Founded with humble beginnings in 1978 by Scott Malcolm, he and one other employee—Chrissy Humphery, who is still with the company—worked out of a small rented space filling orders for its initial product, a liquid dish soap, which certainly doesn’t sound like a dry powdered product.
 
In fact, it was another five years before Dure Foods began manufacturing and packaging dry blends, co-packing coffee whiteners and bulk sugar, then done with a total of five employees.
 
“It was in the mid-1990s when the whole specialty coffee trend opened up.
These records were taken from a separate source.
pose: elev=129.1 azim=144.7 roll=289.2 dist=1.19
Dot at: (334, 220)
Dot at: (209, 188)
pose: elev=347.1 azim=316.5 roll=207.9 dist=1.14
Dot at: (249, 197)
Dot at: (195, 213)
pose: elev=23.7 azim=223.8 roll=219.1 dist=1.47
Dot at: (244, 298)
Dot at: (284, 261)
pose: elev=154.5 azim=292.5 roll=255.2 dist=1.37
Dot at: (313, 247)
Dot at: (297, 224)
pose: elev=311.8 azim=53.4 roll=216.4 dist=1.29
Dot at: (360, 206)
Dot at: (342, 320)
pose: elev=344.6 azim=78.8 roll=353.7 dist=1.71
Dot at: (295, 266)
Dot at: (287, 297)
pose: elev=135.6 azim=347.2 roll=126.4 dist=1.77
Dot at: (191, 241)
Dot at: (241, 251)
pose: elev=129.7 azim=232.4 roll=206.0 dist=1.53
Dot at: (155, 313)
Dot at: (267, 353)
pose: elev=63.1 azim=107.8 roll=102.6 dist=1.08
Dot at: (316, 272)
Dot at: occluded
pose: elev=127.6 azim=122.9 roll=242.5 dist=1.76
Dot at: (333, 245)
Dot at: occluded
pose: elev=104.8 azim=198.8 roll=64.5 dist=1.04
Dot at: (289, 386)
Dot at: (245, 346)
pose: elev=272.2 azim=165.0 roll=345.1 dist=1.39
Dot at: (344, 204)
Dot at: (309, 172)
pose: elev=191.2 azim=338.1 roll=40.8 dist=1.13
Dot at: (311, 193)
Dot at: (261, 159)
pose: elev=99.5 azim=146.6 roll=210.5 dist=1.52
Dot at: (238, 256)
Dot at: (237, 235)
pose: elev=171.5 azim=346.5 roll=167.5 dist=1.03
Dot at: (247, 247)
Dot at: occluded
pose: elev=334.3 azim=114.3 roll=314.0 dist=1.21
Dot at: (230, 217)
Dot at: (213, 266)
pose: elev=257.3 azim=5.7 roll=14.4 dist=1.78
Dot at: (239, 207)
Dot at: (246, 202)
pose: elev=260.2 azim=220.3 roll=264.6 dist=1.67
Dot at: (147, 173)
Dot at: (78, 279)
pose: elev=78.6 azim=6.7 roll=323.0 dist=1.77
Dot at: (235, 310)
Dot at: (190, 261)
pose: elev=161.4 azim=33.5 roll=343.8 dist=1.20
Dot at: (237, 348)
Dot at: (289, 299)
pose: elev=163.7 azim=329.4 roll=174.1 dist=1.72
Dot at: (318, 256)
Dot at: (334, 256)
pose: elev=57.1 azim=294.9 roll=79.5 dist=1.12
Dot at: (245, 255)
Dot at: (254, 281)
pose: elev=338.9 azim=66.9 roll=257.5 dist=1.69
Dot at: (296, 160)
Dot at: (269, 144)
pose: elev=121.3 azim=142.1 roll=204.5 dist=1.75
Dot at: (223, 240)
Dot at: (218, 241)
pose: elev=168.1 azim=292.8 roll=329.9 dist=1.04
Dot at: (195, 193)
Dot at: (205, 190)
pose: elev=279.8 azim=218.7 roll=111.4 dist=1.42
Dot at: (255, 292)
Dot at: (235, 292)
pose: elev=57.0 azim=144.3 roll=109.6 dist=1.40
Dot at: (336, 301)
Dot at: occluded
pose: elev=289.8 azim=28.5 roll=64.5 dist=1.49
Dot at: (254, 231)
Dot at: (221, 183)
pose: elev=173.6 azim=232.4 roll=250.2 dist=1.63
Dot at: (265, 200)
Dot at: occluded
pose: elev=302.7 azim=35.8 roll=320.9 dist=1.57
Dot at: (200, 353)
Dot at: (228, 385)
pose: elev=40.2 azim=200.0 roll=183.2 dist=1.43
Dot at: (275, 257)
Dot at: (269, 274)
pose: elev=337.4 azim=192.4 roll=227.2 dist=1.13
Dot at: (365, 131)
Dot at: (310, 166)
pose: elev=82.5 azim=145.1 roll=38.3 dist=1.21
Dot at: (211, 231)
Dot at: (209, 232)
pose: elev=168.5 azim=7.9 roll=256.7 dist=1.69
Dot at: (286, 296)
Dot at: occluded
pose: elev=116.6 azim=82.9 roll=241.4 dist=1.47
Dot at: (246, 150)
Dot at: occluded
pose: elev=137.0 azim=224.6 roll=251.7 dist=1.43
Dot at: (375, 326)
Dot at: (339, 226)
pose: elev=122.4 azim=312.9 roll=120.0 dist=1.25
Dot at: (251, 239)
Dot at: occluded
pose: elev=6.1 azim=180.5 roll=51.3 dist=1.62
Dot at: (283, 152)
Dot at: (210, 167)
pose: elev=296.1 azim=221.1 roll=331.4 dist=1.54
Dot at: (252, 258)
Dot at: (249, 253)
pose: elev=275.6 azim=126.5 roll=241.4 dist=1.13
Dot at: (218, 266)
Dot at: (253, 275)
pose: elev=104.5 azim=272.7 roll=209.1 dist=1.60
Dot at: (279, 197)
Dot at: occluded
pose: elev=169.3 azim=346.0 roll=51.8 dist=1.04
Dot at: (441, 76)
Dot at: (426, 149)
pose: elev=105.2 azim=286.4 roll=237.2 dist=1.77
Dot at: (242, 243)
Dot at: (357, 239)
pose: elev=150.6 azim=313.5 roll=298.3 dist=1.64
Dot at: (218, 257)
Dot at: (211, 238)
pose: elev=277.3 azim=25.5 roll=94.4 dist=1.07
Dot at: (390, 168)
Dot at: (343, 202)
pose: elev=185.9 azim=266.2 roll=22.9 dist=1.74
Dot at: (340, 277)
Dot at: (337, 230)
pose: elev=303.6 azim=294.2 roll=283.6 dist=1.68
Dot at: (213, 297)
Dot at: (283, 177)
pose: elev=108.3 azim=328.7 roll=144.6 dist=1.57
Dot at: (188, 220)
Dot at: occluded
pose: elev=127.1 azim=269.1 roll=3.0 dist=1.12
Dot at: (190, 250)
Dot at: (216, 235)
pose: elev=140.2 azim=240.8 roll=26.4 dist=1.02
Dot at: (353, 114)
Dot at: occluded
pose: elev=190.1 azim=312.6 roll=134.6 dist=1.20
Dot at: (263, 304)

We saw an opportunity for the company to expand our talents and began developing products for this niche market,” company president Hunter Malcolm told Canadian Packaging magazine during recent visit to the company’s 53,000-square-foot facility.
 
Hunter is the son of the company founder, though Scott continues to be involved in the business on a daily basis. “The timing was great for us—just as the whiteners market began to decrease, the flavored cappuccino segment rose sharply.”
 
To create flavored coffees such as the cappuccino, the cappuccino powders would be added by coffee roasting companies to blend the taste sensation.
 With success came the necessity for growth, Malcolm notes, “so we constructed a new 35,000-square-foot facility in 2002, later adding an additional 20,000 square feet in 2006 featuring more loading docks as well as blending and packaging rooms and a total of 36 employees.”
 
In 2005 the company set-up an additional facility down in Columbus, OH, a 12 employee, 48,000-square-foot facility that also blends and packs dry powder products.
 
Nowadays, Dure Foods produces dry powder blended product for some 150 SKUs (stock keeping units), including devising custom formulizations, annually producing over four-million kilograms of powders.
 
“We put out some 20 million one-kilogram packages a years,” notes Malcolm. “And that’s just at the Brantford site.”
 
Still despite the success, the lessons learned from watching the popularity of whiteners shrink while cappuccinos rose have not been lost on Dure Foods, as it has recently begun manufacturing and offering what it calls a Lifestyle line of powders for those people with more than just a passing fancy for fitness and physical health, featuring meal and protein supplements for every stage of life.
 
“Although we are still focusing on our core strengths of dry blending, by diversifying our portfolio it provides a buffer in case one of the core markets we cater to begins to follow any type of downward trend,” explains Malcolm. “And if none ever do, then we’ve also strengthened and increased our production.
 
“It’s win-win.”
 
According to Malcolm, the number one product manufactured and packaged at Dure Foods is its hot chocolate powder.
 
He also noted that because the coffee, tea and hot chocolate powder business is seasonal—fewer people look for piping hot drinks in the summer, “the addition of the lifestyles products will hopefully help us bridge the gap.”